In your copy of the listing below, reproduce each word exactly and include no pictures.

----

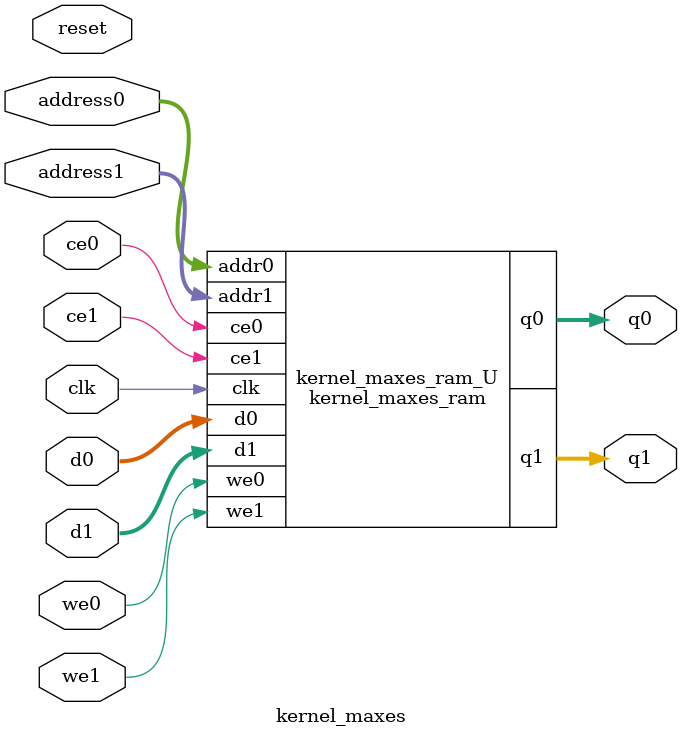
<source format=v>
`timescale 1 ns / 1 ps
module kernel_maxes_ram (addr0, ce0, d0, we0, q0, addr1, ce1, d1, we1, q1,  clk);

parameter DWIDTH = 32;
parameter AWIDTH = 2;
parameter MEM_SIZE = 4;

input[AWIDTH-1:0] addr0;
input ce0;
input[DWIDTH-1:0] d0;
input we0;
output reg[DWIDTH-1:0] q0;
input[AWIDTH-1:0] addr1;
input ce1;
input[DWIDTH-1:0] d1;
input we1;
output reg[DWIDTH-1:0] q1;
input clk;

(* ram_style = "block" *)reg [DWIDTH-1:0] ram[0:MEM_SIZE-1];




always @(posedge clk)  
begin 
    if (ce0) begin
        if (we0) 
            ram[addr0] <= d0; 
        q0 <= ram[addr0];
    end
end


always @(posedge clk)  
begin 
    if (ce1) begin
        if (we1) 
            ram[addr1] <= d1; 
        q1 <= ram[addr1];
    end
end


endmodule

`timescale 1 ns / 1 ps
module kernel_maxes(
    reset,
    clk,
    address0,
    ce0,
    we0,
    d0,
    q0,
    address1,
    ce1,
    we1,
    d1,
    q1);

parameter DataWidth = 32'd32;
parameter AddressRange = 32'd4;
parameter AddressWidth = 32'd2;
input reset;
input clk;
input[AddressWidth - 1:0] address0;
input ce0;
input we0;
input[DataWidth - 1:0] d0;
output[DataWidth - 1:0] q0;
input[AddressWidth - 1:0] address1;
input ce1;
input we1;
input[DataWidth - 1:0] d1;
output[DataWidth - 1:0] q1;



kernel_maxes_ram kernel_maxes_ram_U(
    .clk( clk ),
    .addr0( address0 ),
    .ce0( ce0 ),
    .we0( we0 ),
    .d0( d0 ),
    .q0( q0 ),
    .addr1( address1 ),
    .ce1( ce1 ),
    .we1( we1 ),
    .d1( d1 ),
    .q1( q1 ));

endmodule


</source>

----

TASK RESULT »
<source format=v>
`timescale 1 ns / 1 ps
module kernel_maxes_ram (addr0, ce0, d0, we0, q0, addr1, ce1, d1, we1, q1,  clk);

parameter DWIDTH = 32;
parameter AWIDTH = 2;
parameter MEM_SIZE = 4;

input[AWIDTH-1:0] addr0;
input ce0;
input[DWIDTH-1:0] d0;
input we0;
output reg[DWIDTH-1:0] q0;
input[AWIDTH-1:0] addr1;
input ce1;
input[DWIDTH-1:0] d1;
input we1;
output reg[DWIDTH-1:0] q1;
input clk;

(* ram_style = "block" *)reg [DWIDTH-1:0] ram[0:MEM_SIZE-1];




always @(posedge clk)  
begin 
    if (ce0) begin
        if (we0) 
            ram[addr0] <= d0; 
        q0 <= ram[addr0];
    end
end


always @(posedge clk)  
begin 
    if (ce1) begin
        if (we1) 
            ram[addr1] <= d1; 
        q1 <= ram[addr1];
    end
end


endmodule

`timescale 1 ns / 1 ps
module kernel_maxes(
    reset,
    clk,
    address0,
    ce0,
    we0,
    d0,
    q0,
    address1,
    ce1,
    we1,
    d1,
    q1);

parameter DataWidth = 32'd32;
parameter AddressRange = 32'd4;
parameter AddressWidth = 32'd2;
input reset;
input clk;
input[AddressWidth - 1:0] address0;
input ce0;
input we0;
input[DataWidth - 1:0] d0;
output[DataWidth - 1:0] q0;
input[AddressWidth - 1:0] address1;
input ce1;
input we1;
input[DataWidth - 1:0] d1;
output[DataWidth - 1:0] q1;



kernel_maxes_ram kernel_maxes_ram_U(
    .clk( clk ),
    .addr0( address0 ),
    .ce0( ce0 ),
    .we0( we0 ),
    .d0( d0 ),
    .q0( q0 ),
    .addr1( address1 ),
    .ce1( ce1 ),
    .we1( we1 ),
    .d1( d1 ),
    .q1( q1 ));

endmodule


</source>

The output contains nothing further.